Just as the stories of other women and mothers got Felix through the most difficult time of her life, the athlete has come to understand just how impactful her journey is for other people — especially as she won gold at the 2020 Summer Olympics in Tokyo.
“This was the first time that, to me, it was really bigger than the race,” says Felix. “I was being a representation for women and for mothers and for people who had been told that their stories were over. I did feel like I pulled strength from other women.”
But beyond what women can learn from Felix’s perseverance on the track, the mom hopes that she can be a voice for women struggling with their healthcare.
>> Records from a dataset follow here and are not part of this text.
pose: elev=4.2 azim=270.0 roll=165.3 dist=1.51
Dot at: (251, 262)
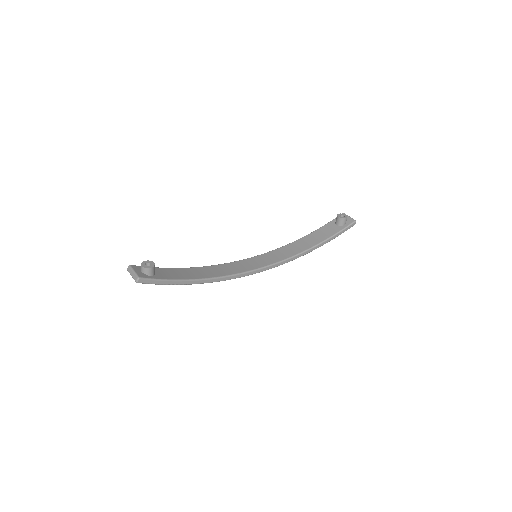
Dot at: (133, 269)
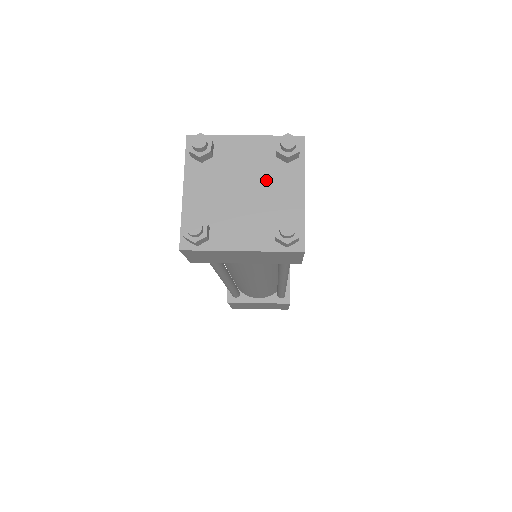
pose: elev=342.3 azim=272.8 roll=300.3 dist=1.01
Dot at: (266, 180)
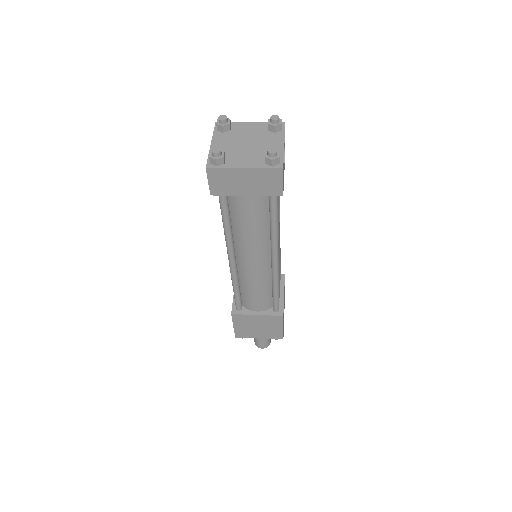
Dot at: (261, 139)
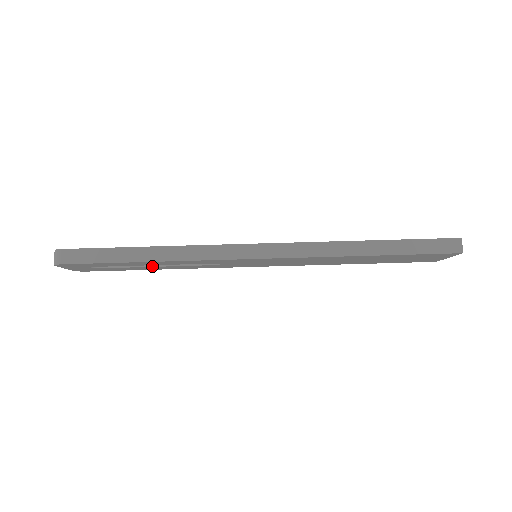
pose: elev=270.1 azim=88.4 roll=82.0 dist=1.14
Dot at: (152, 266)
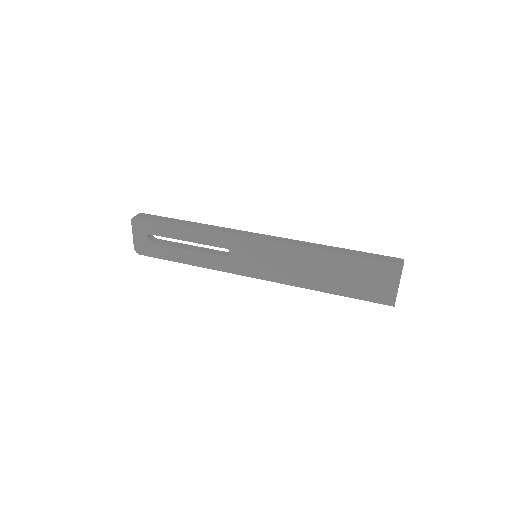
Dot at: (185, 249)
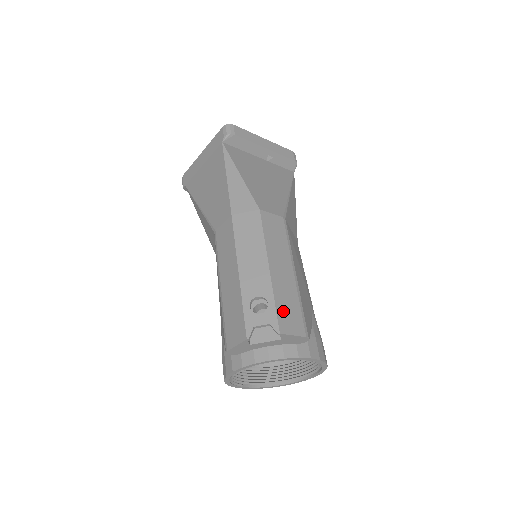
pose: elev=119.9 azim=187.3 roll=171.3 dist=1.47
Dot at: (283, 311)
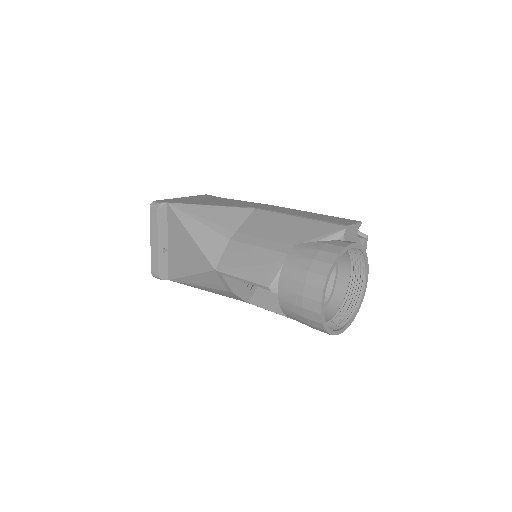
Dot at: occluded
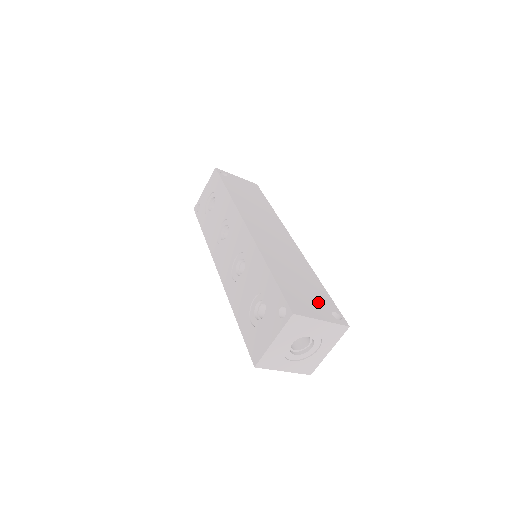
Most importantly, Felix wants her daughter to grow up in an environment where she knows that health doesn’t look any one way.
“I think about showing my daughter lots of different women, lots of different shapes in the diversity of the people that I bring around her,” Felix says. “I want her to know that strong and beautiful look so many different ways. I want her to see what real women look like and healthy women and really appreciate that. I hope that her standard of beauty encompasses all of that. I think that’s really my job as a mother.”